Tuesday, 27 May 2008

21 May Loch Katrine Cycle

‘Stand! What seek ye in McGregor country?’ - Helen McGregor in Walter Scott’s ‘Rob Roy’.

The dry spell continues. But, contrary to the trend, today was overcast and there was a cool easterly breeze, not a strong breeze but there nevertheless. The option was for a bike run and Davie’s suggestion from last year that we go to McGregor country around Loch Katrine was put on schedule for today. We hoped the long journey north would be worth it. Were we disappointed?
Eleven o’clock saw us at the Loch Katrine steamer pier. The weather had improved slightly on the journey. A weak sun broke through but it was far from bright and Jimmy, the seasoned cyclist detected the direction of the breeze. His warning to the rest to take it easy for the wind would push us faster than was good for us was acknowledge by the group who then took off along the loch-shore road like schoolboys released early from class. The only thing missing was the whooping but perhaps they whooped into themselves. Jimmy and Davie were left to bring up the rear. Still, considerate souls that we are, the fast waited for the slow pair three quarters of a mile along the road. We were together now. At least until the first climb.
This first climb wasn’t too steep but it was enough to separate the men from the boys, and the boys from he who suffers on such things. Bob nearly had Jimmy off. Riding beside Davie, he never noticed Jimmy on his outside. Having said something humorous to his companion, he veered across the wheel of Jimmy causing him to brake sharply and wobble fiercely. James said something less than humorous to Robert whose ears are probably burning yet. Still no real harm done and we continued.
The road still ran through the trees and only offered the occasional glimpses of the loch and a world beyond. And, as it continued to undulate, the group would split up and come together again depending on the direction and degree of slope. Then we were out of the trees and the landscape opened up. Elevenses called, late for it was now nearly quarter to twelve, and we found a grassy slope overlooking the loch to Ben Venue beyond and sat for coffee. Ben Lomond showed, far clearer today than it was the day we climbed it at the end of April. And coffee was taken while also taking in the hillscape of the Trossachs.

DATA BLOCK:
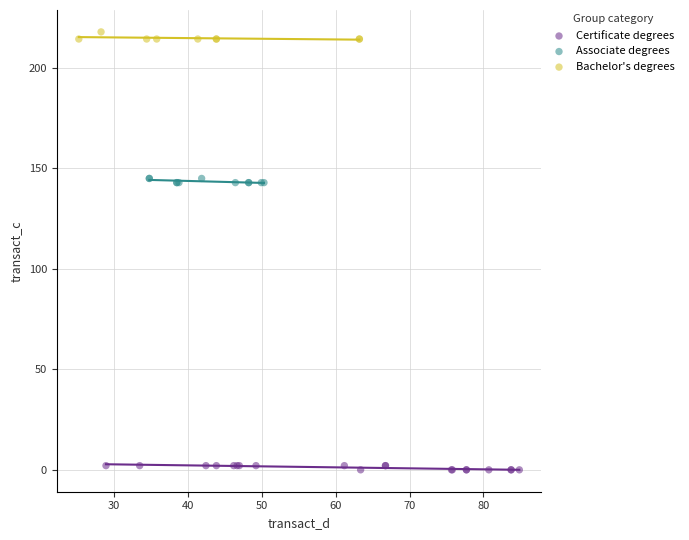

Which series contains the lowest Y value?

Certificate degrees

WORK INSTRUCTION 1: In the Loch Katrine cycling account, which two hills could the group see from where they stopped for coffee?
WORK INSTRUCTION 2: Carry on the Loch Katrine cycling account from its final sentence.

TASK OUTPUT 1: Ben Venue and Ben Lomond.

TASK OUTPUT 2:
It is pleasing to note that Davie’s coffee doesn’t affect his biking as it does his walking and after elevenses he continued to bring up the rear, sometimes with one companion sometimes with us all but never alone. We passed the Clan Gregor cemetery for this is McGregor country. Davie had hoped to stop here to visit but the hasty sped on regardless. We did stop at the board describing the building of the reservoir in the eighteen-fifties and Paul told us more about this and about the Royal Cottage. But some seemed in a hurry and we moved on. Then Paul picked up the pace. Alan and Robert went with him and left Davie and Jimmy to bring up the rear.
Glengyle House, built on the site of Rob Roy’s birthplace, was examined in the passing and it was good to note renovation work being carried out. Then we were round the west end of the loch and running towards Stronachlachar. Geese had been honking among the islands in the loch almost from the start and the fast three spotted a group close to the shore and stopped to look. ‘Canada geese’, said our fledgling birder confidently. All agreed but waited for confirmation from the naturalist. We are definitely turning into a group of twitchers. The obligatory Buzzard was spotted by Jimmy and Davie who were once again bringing up the rear. The fast three waited at Stronachlachar and lunch was taken here.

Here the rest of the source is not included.